A pergunta que fica é: como virar uma página que ainda não foi escrita até o fim? O governo ressarciu os R$ 3,3 bilhões surrupiados de aposentados que sofreram os descontos indevidos, mas quem reembolsará o contribuinte? Como os envolvidos no esquema bilionário serão punidos?
É inegável que o problema da fila é urgente e precisa ser enfrentado com seriedade. Mas a punição exemplar dos envolvidos nas fraudes será o alicerce da defesa do órgão contra pressões e desvios no futuro. A dedicação a uma dessas batalhas não inviabiliza a outra.
Durante quase um ano, Waller Jr. concentrou esforços na correção das irregularidades. Com isso, pecou na gestão do principal serviço prestado pelo INSS: a concessão de benefícios.
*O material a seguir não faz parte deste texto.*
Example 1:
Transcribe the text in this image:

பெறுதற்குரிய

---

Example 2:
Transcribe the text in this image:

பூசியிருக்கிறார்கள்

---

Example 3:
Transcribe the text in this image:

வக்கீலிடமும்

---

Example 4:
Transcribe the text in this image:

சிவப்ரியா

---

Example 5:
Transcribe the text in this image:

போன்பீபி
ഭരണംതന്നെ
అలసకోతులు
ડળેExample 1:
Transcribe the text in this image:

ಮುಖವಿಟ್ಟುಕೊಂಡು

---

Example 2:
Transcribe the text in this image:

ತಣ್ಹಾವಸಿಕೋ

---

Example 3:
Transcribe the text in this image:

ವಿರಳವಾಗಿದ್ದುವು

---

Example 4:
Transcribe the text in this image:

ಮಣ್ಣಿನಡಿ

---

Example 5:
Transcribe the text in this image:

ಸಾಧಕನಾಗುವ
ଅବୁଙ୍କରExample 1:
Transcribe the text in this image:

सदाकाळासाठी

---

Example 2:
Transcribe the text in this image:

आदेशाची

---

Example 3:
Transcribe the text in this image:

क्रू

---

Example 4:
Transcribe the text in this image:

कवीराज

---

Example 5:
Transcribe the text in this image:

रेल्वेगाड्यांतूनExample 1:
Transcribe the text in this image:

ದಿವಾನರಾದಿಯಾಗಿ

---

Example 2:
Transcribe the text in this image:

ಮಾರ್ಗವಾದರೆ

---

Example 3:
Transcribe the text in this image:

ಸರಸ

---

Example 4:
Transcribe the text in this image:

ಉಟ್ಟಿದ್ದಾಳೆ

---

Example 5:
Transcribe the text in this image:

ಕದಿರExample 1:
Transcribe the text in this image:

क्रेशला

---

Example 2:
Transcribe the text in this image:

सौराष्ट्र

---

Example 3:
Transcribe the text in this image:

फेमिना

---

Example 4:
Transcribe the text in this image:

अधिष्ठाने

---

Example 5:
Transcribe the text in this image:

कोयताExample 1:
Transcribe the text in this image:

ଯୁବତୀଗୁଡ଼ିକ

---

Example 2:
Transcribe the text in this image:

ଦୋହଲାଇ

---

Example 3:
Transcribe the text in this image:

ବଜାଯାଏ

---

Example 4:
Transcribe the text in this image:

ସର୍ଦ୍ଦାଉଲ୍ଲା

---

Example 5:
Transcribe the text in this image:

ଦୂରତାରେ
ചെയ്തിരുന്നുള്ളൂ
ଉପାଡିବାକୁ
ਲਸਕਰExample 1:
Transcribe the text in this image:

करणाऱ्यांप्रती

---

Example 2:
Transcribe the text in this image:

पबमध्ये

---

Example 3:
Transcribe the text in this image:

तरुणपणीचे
Mas a fila ter alcançado o recorde de 3,1 milhões de pedidos não é problema de um único culpado. A Dataprev fornece sistemas que ficam fora do ar com frequência. Órgãos de governo atuam para segurar as concessões quando o Orçamento aperta. Revisões são necessárias, mas não deveriam servir para retardar o acesso de quem tem direito. No fim das contas, o estoque de pedidos já estava até caindo nos últimos meses.
A crítica pertinente à gestão da fila foi usada pelo governo como desculpa para se livrar de alguém que sempre foi um estranho no ninho. Sem vinculações com o PT de Lula ou o PDT do ministro Wolney Queiroz, Waller Jr. era considerado representante da oposição.
Agora, não há mais bode expiatório. O sucesso ou fracasso da redução da fila dependerá diretamente da capacidade de Lula e seus auxiliares implementarem um plano eficaz para lidar com o problema.